When interpreting the present results, some limitations should be taken into account. First, on average, the examined sample was of older age and of low-educational level and rural origin. Second, due to the cross-sectional design of the study, the examined associations are correlative and not necessarily causal. The temporal relationships in the model had to be assumed and cannot be confirmed using cross-sectional data. However, these assumptions may be supported by the instructions applied in the study. For example, for data collection on SDM, participants were instructed to rate physician and conjoint behaviour during the decision-making process, while for decisional conflict, they were asked for their experiences after decision-making. Third, the results of our study may also be influenced by the limitations of memory, as patients had to remember their last clinical encounter. Furthermore, all sources of data are derived from the same questionnaire, what might lead to common methods bias. Although the intervention and the two control groups did not differ substantially either regarding demographic and clinical characteristics in baseline comparisons or regarding associations of the investigated constructs in sensitivity analyses, the use of the pooled baseline data might still have introduced some unobserved bias.

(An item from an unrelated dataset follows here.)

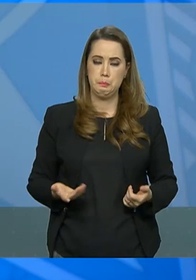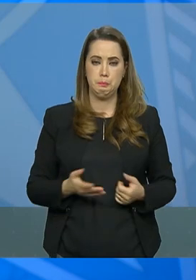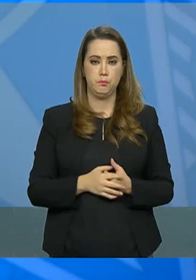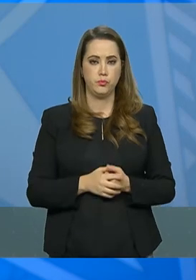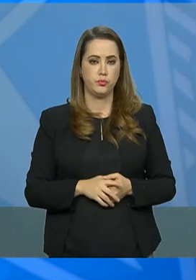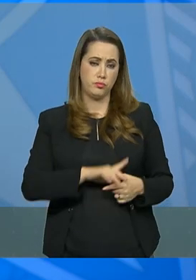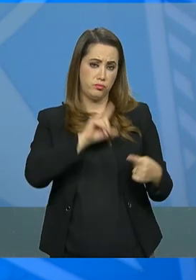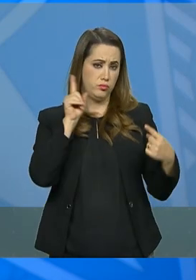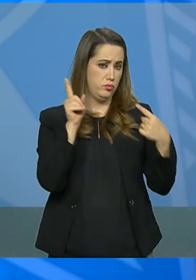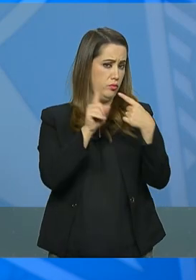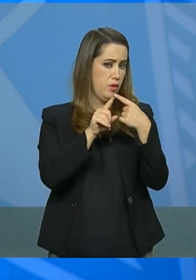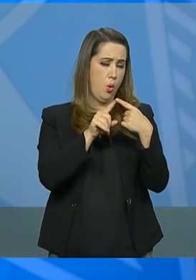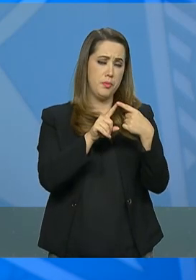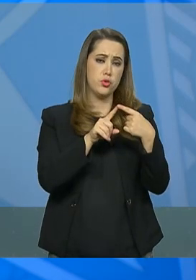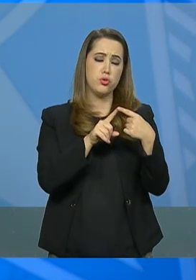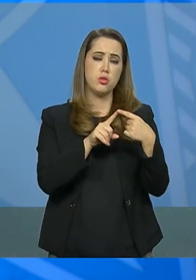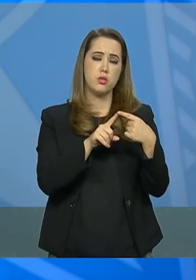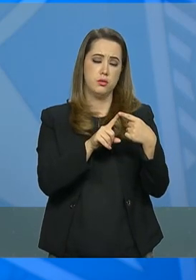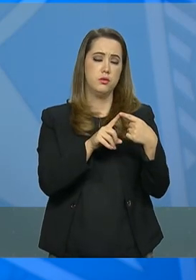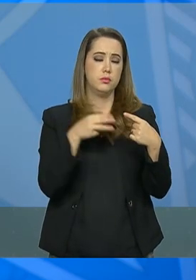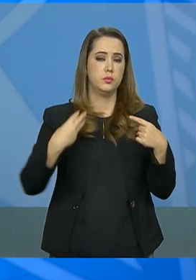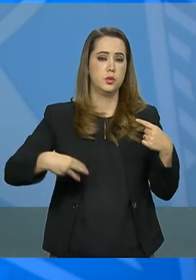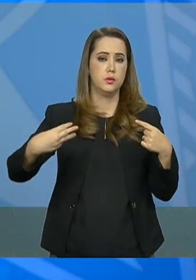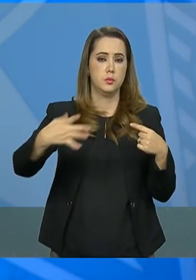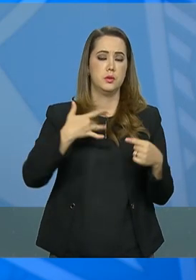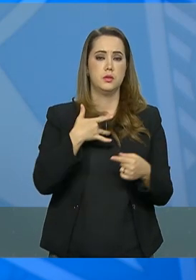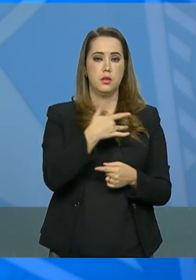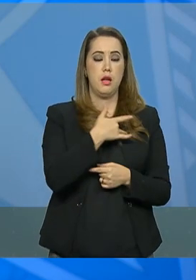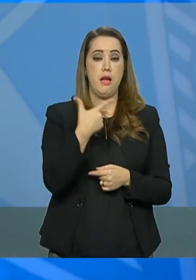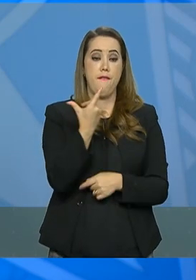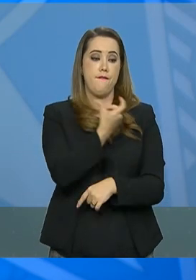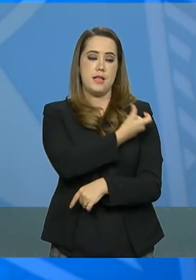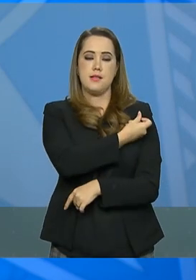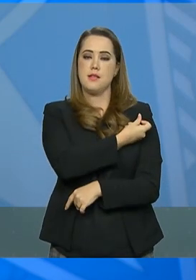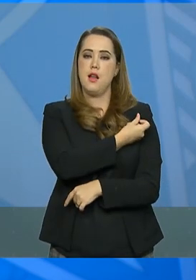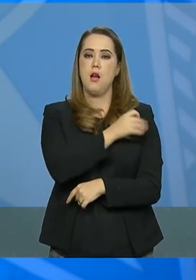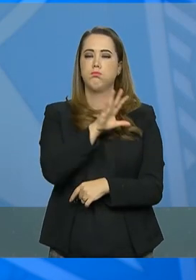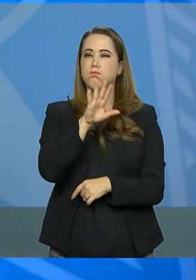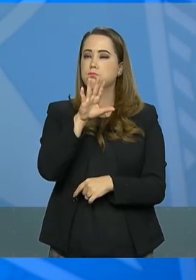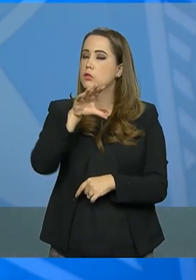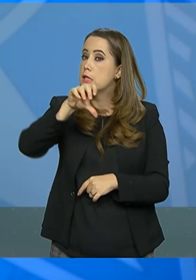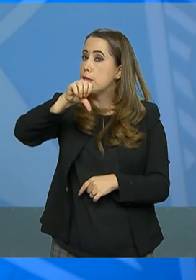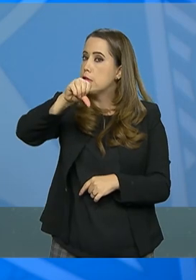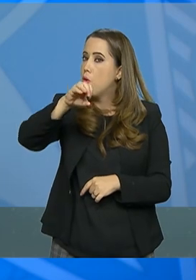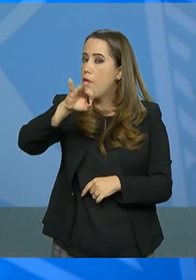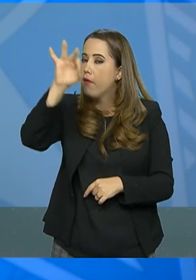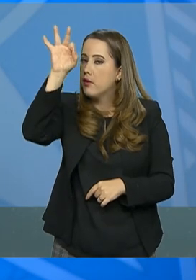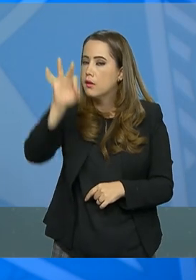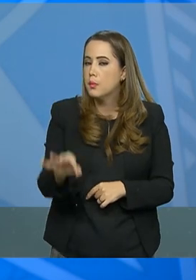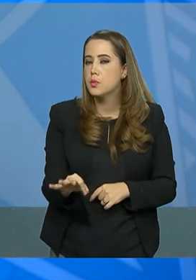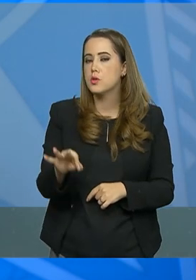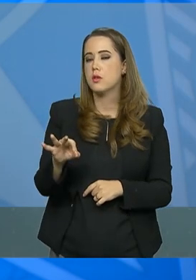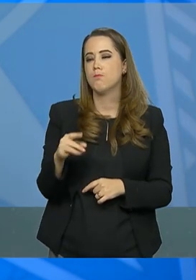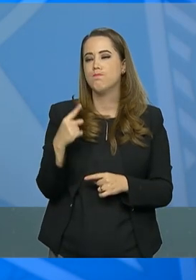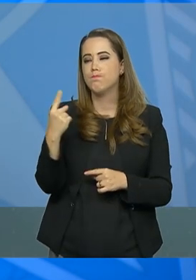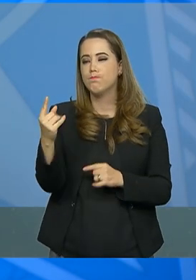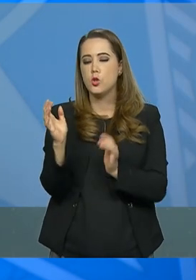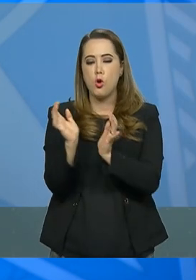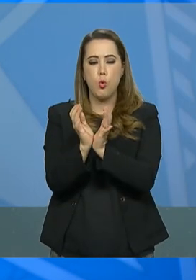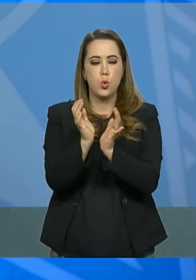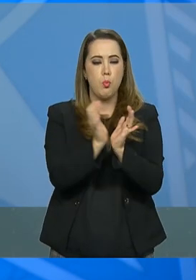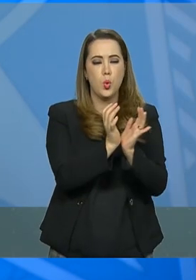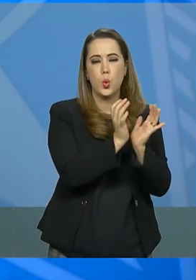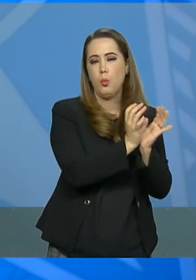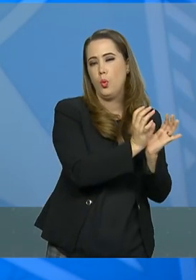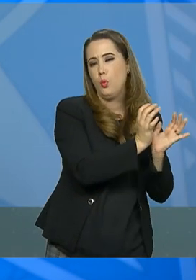A meta do Ministério da Saúde é vacinar 90% de cada um desses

As data on the treating physicians were not available, we were unable to account for the hierarchical structure of our data due to patients clustered by physician. This is a serious limitation and may have led to an underestimation of the standard error of our parameters. Additionally, our model only considers one of many possible intermediate and long-term endpoints. With respect to our instruments, it should be taken into account that decisional conflict considers many different facets and thus is quite heterogeneous. Therefore, results on this scale should be interpreted with caution.
Future research on the associations among different SDM-related constructs should incorporate longitudinal data from intervention studies. By using this design, causal effects of changes in patient involvement on decisional conflict and satisfaction with the physician can be clarified. The role of patient preferences for involvement in the process remains poorly understood. Further investigation on this topic is needed, as it is a central construct in recent debates on indications for applying shared decision-making. More empirical evidence on the associations among the SDM-related constructs could lead to a better understanding of the decision-making process. Other constructs of SDM could be incorporated in future investigations. Based on the model, nomological networks for the validation of psychometric instruments could be developed and tested. A better theoretical foundation of SDM could be helpful for increasing the implementation of this promising concept into health care. The model could also help to choose adequate outcome parameter for studies of shared decision making (e.g. a study focusing on patient preferences would need other instruments than a study with focus on the process).